There I was, sitting at the end of the roundtable in The KAIST Herald newsroom, feeling the weight of all the eyes on me. How excruciating it was to realize that every word that left my mouth would determine my first impression on the people evaluating my potential as a Herald reporter. Never before in my life have I been more stressed over and attentive to each and every word. Yet, when asked the question, “what is journalism to you?”, I made no hesitation and was able to say immediately, “journalism, to me, is about searching for the truth.”
This is one of my earliest fragments of memories with The KAIST Herald, the newspaper that I have worked for and grown attached to since my first semester at KAIST. Two years since joining the Herald, I have now become the Editor-in-Chief, writing my first Letter from the Chief for the first issue of my term. While I look forward to the adventures that await my term during the following year, I also want to take this opportunity to look back and reflect upon my initial determination and resolve that guided me to become the person I am today.
In retrospect, my response to the question may not have been the most original nor impressive; some might say it was clichéd even. As simple as it may be, however, upholding the truth is the fundamental principle of journalism I have been and still am determined to live by. My adherence to such principles was recently reaffirmed this summer when I had the opportunity to talk face to face with Sang-Min Lee, who is the current member of the Korean National Assembly representing Yuseong district as well as the Chairman of the Legislation and Judiciary committee.
Seeking his advice as an aspiring editor, I asked Chairman Lee about his views on the roles and responsibilities of the media, to which he responded, “absolute power corrupts, and it is the role of the media to act as the watchdog to keep society’s most powerful in check.” That statement reignited my ideals about journalism from my younger days. In part due to the heroism glorified by Hollywood, I have oft considered journalism to be a noble profession: who could deny the courage and determination of war correspondents and undercover journalists who risk their lives on the front line for a story? This was what seduced me into the world of journalism in the first place. As a journalist, I wanted to become the beacon of justice, a voice of the people, and a whistleblower exposing the injustices and lies of the corrupt establishment. I wanted to right the wrongs and fight the power.
Two years ago, I was a wide-eyed freshman fresh off the boat from high school and eager to quench my thirst for truth and knowledge. To me, KAIST was an eternal fountain teeming with freedom of thought, intellectual inquiry, and vast opportunities for learning.

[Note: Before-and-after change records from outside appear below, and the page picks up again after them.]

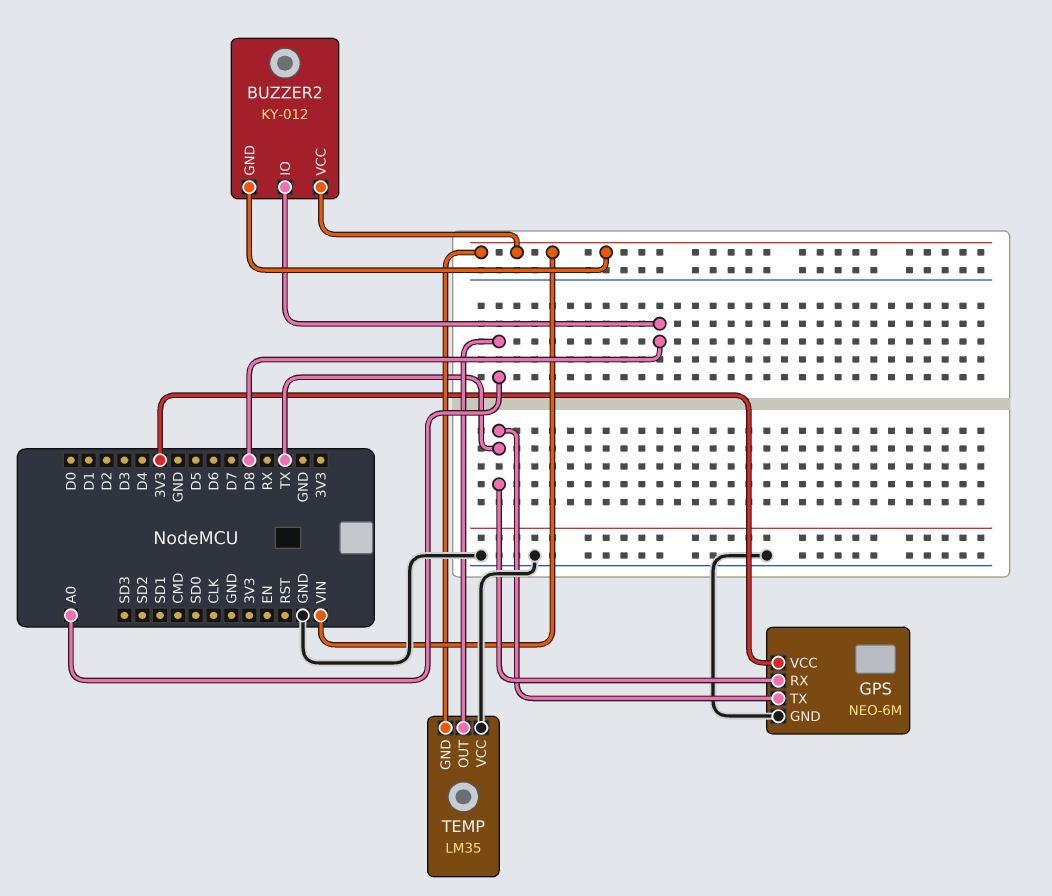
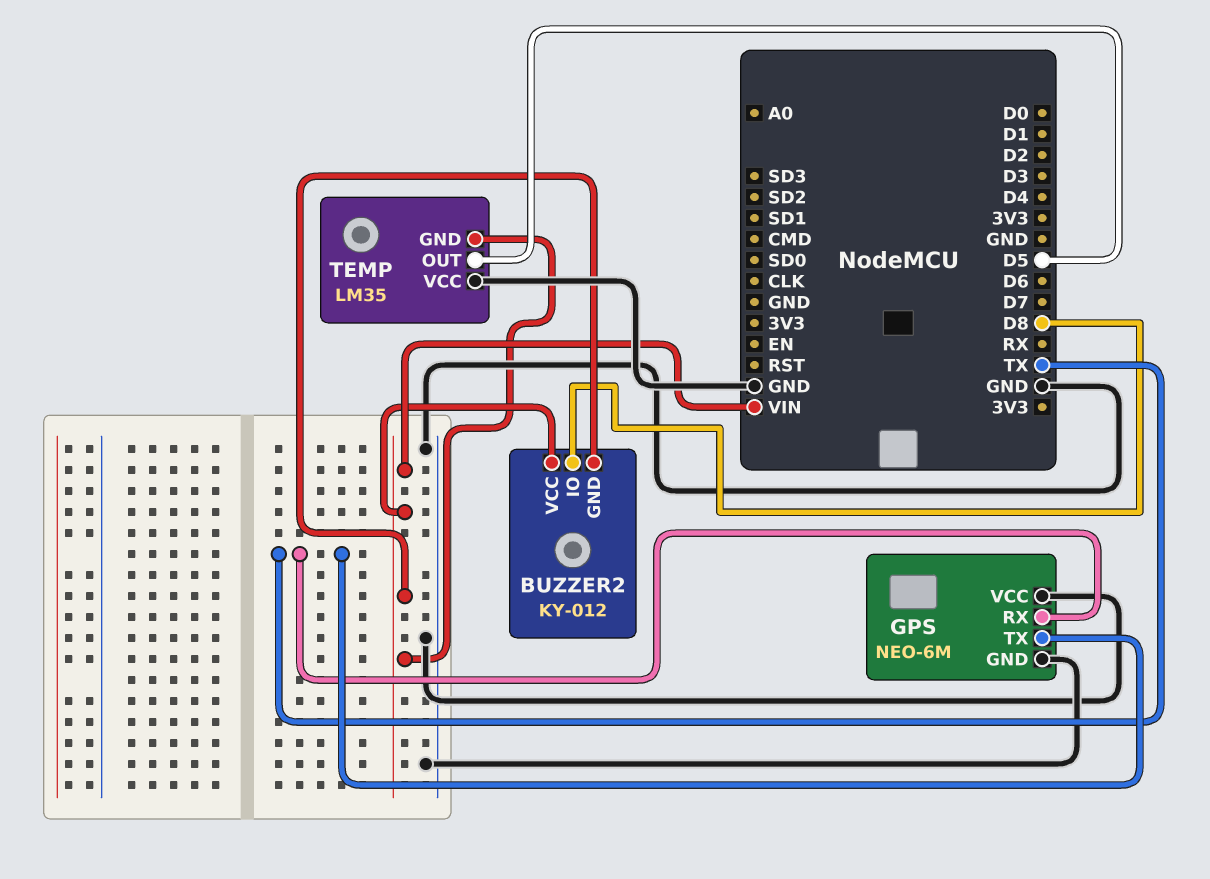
GPS pin VCC: 3V3 -> GND
TEMP pin OUT: A0 -> D5

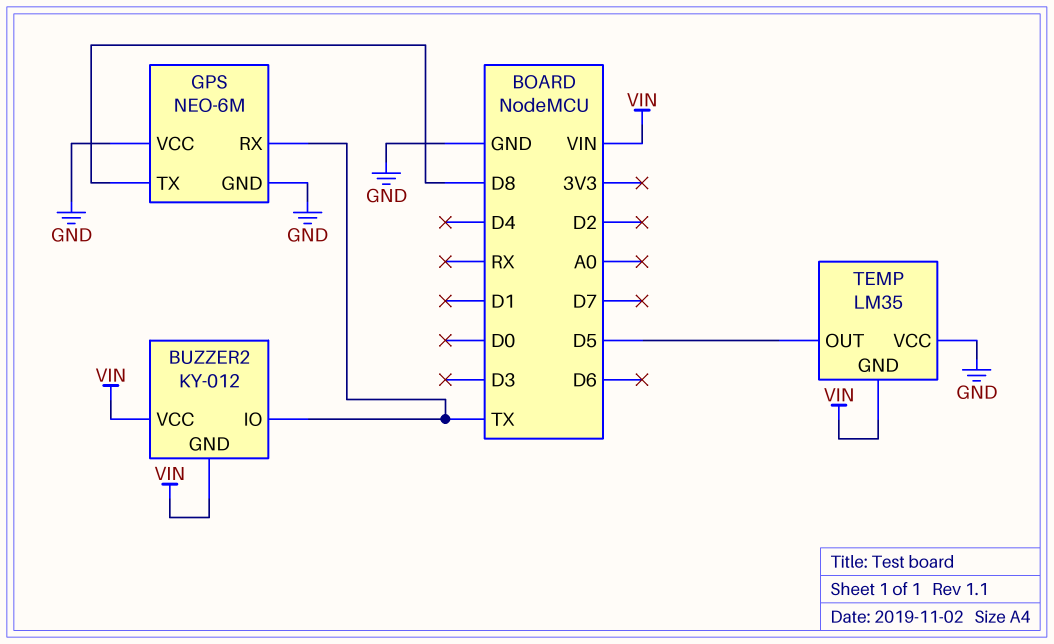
BUZZER2 pin IO: D8 -> TX
GPS pin TX: TX -> D8

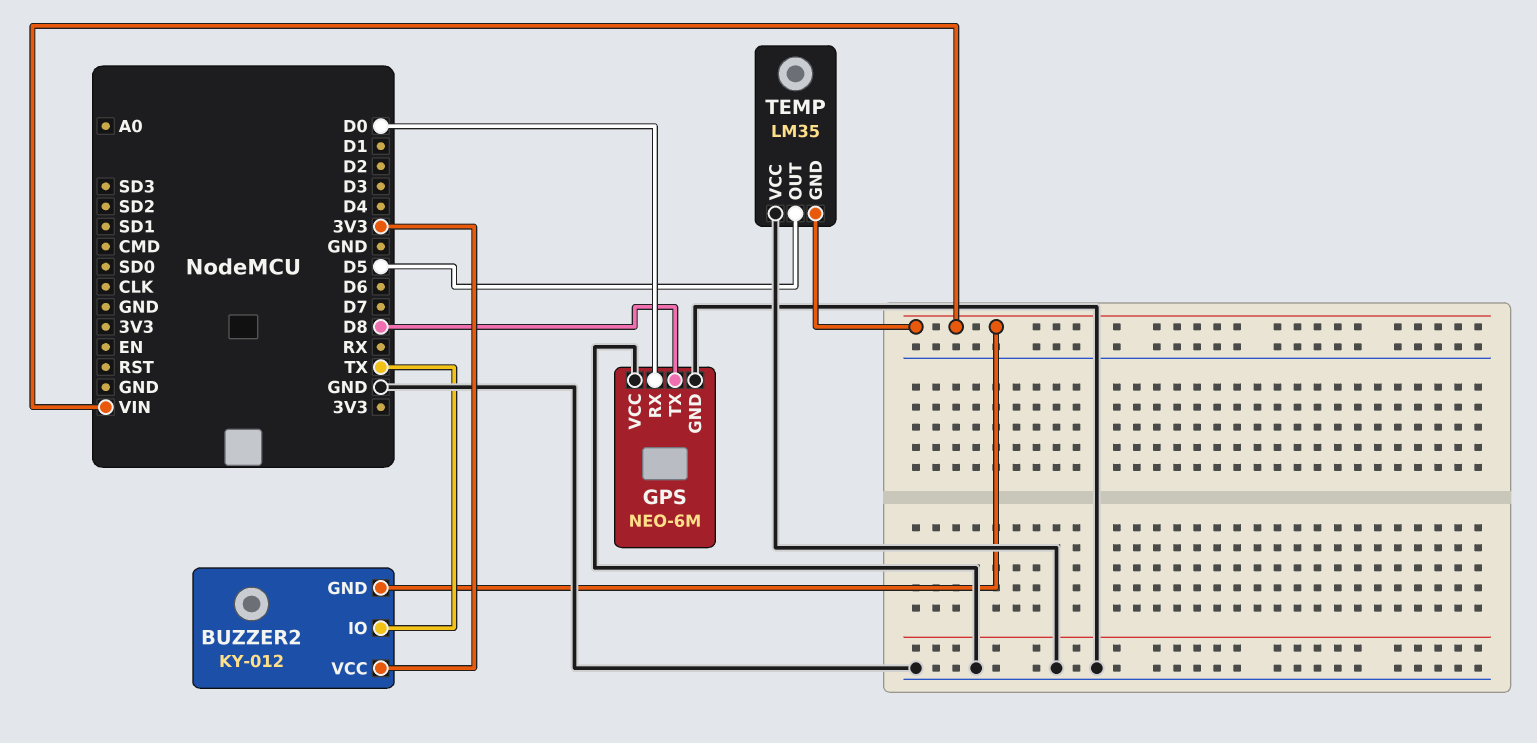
BUZZER2 pin VCC: VIN -> 3V3
GPS pin RX: TX -> D0

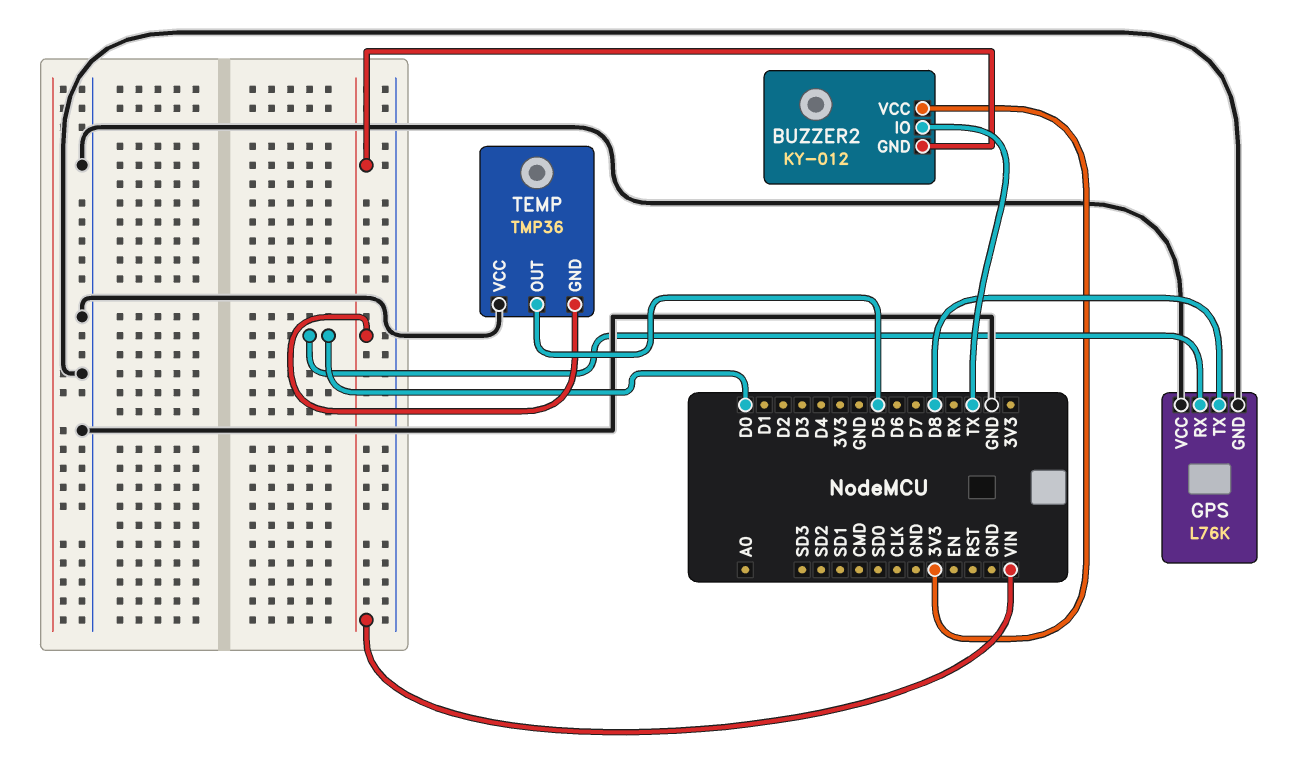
GPS: NEO-6M -> L76K
TEMP: LM35 -> TMP36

Reality, however, set a stark contrast from my expectations of college life: my dive into the fountain felt more like a sensation of drowning in a muddy waterhole clouded with uncertainty. The more I learned and experienced, both inside and outside the campus, the less I became confident about whether strict adherence to the truth is even an obtainable goal in the first place. My ideals towards the truth started to falter with the realization that the world was more grey than black-and-white. There were both sides to every story.
Then, is adherence to the truth all but a personal illusion? Is the truth, at the end of the day, just one of the many viewpoints that is just successful at manipulating and indoctrinating the readership? Have I achieved what I set out to achieve as a journalist over the years?
Truth is, I feel it is too soon to say. I view writing as a never-ending journey; the learning never stops. Despite the uncertainties and hardships that I may face in the following year to come, I promise to myself and the readership that I will uphold the truth first and foremost.